The key? Radical recycling, and a whole lot of sweat equity.

portland extreme recycling house
image ©EarthTechling

When Corey and Deb Omey embarked on a major renovation of their 1925 North Portland home, they decided to forego the demolition dumpster and go ultra-green, utilizing recycled and reclaimed materials wherever possible. Many of these were “harvested” on site,  including not just materials from the original home, but a cedar tree cut from the front yard (to clear solar access for the rooftop photovoltaic system) that ultimately wound up as cabinetry in the home’s bedroom closets.

portland house, recycled materials
image via Corey and Deb Omey

Beyond that, the couple focused on procuring whatever they needed for the project through Portland’s burgeoning network of reclaimed/recycled materials, which includes such resources as The ReBuilding Center (a kind of Home Depot composed exclusively of recycled building materials), Building Material Recycling and Lovett Deconstruction.
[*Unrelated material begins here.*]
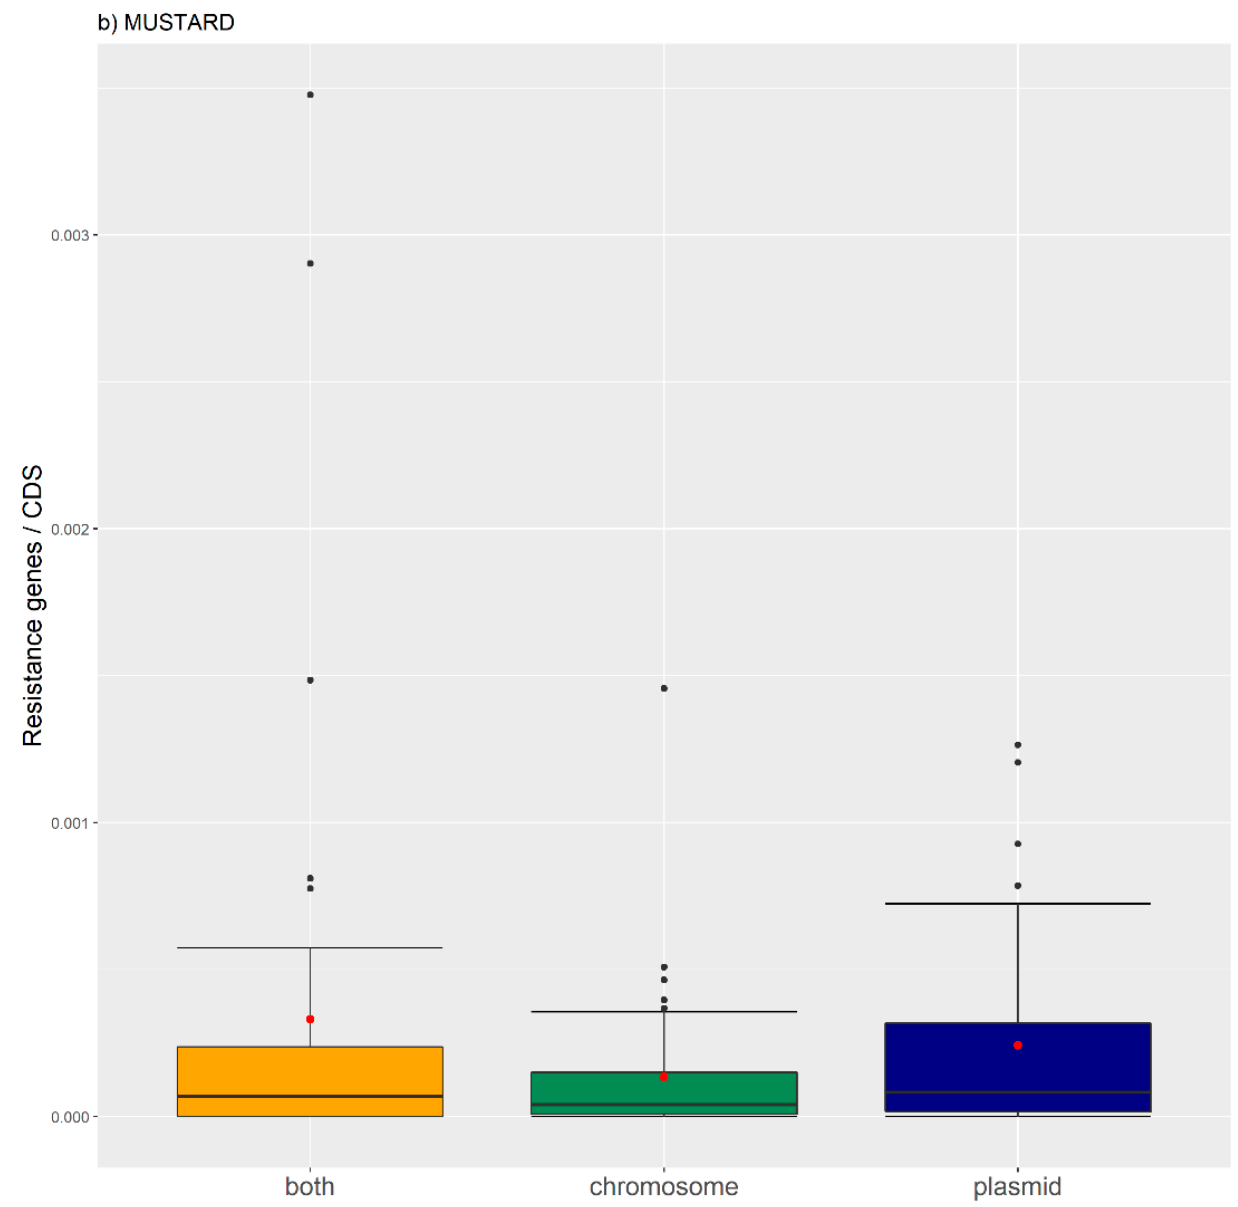
Figure 2. Boxplots of the antibiotic resistance orthologues per genomic location. ( a ) ResFinder orthologues. ( b ) MUSTARD orthologues. The red dot represents the mean.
But the resources to do to the same, according to Corey Omey — a LEED-accredited architect with Ernest R. Munch Architects, as well as the project’s designer and construction coordinator — are available to just about anyone.
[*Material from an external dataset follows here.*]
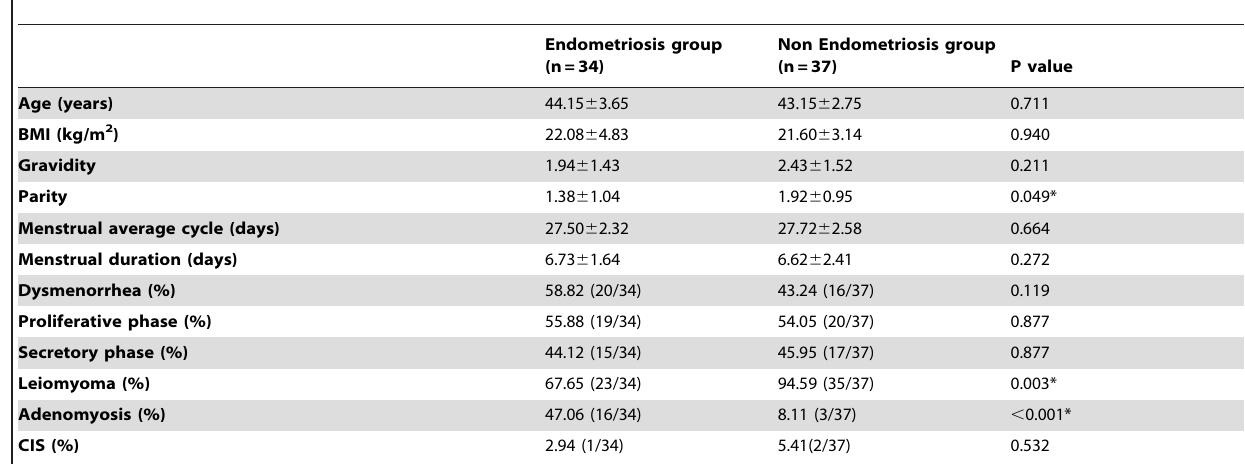
Table 1. Clinical characteristics and pathological diagnoses of uterus (endometriosis and non-endometriosis groups).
“We are fortunate that Portland has one of the best networks of rebuilding resources in the world,” Omey told us, “but resources like the Habitat for Humanity Re-Stores, Craigslist, Freecycle and ‘seconds’ from different types of manufacturers are available almost anywhere.” (“Seconds” consist of post-production rejects from local manufacturers.)

portland recycled house
image ©EarthTechling

The result is a new home with a lot of history: the kitchen counters were once bowling alley lanes, the front walkway pavers were made from granite countertop remnants, and the main beam of the front porch was a “blowdown” from the Mount St. Helens eruption in 1980. Reused mortgage signs were used to sheath the walls, scraps of metal from a local steel yard wound up in the home’s artistic guard rails, and doors once part of the Bhagwan Shree Rajneesh ranch’s hotel near Antelope, Ore., were reincarnated, so to speak, in the home’s basement.

“The materials and process personalize the house,” Omey said. “There is a story behind everything we found and incorporated into the finished product.”

Another key part of the story is the amount of labor put in by the Omeys, the contractors they worked with and their friends, as the trick to using recycled materials (which cost 50-80 percent less than new materials) is that they tend to add extra labor to a renovation project in the form of sourcing, delivering and preparing materials. The Omeys worked offset these costs with “sweat equity” on their part, volunteer labor and contractors willing to work with the materials provided.

portland house, recycled materials
image ©EarthTechling

Orange, the general contractor on the project, exhibited what they Omeys termed “remarkable” flexibility in making use of the recycled, reclaimed and rejected materials they found (all told, the house was framed using only five new pieces of wood). The couple got their hands dirty throughout the project, as did their friends, most notably in a series of get-togethers that got the home’s green eco-roof filled in and planted (with a little help from the city of Portland’s EcoRoof grant program).

The home’s solar power system is expected to provide for over 90 percent of its annual energy needs and, despite an initial cost of $27,500, is slated to pay for itself more than two times over the course of its working life. The system is part of Oregon’s trial feed-in tariff program, which means that the Omeys have a 15-year contract to sell all the power they generate directly to their power company.

portland house, recycled materials
image ©EarthTechling

The home’s solar electric system also helps to power its ground source heat pump (GSHP) system and radiant floor circulation pumps, which work to keep the house warm in the winter (with a little help from a super-efficient Rais wood stove). A two-stage water-to-water heat pump system transfers the ground temperature (which remains a constant year-round temperature of approximately 58 degrees) into water that runs through pipes in the floor to heat the house. The GSHP also provides hot water to a storage tank that feeds into the home’s on-demand condensing boiler, preheating the home’s domestic hot water.

The home’s high-performance wall system — including both insulation and “outsulation” — helps to make sure the house makes good use of its resources, and custom mosaics (composed of recycled tile, of course) add artistic flair throughout the home.

The home has been featured on Planet Green’s Renovation Nation and in Oregon’s 1859 magazine.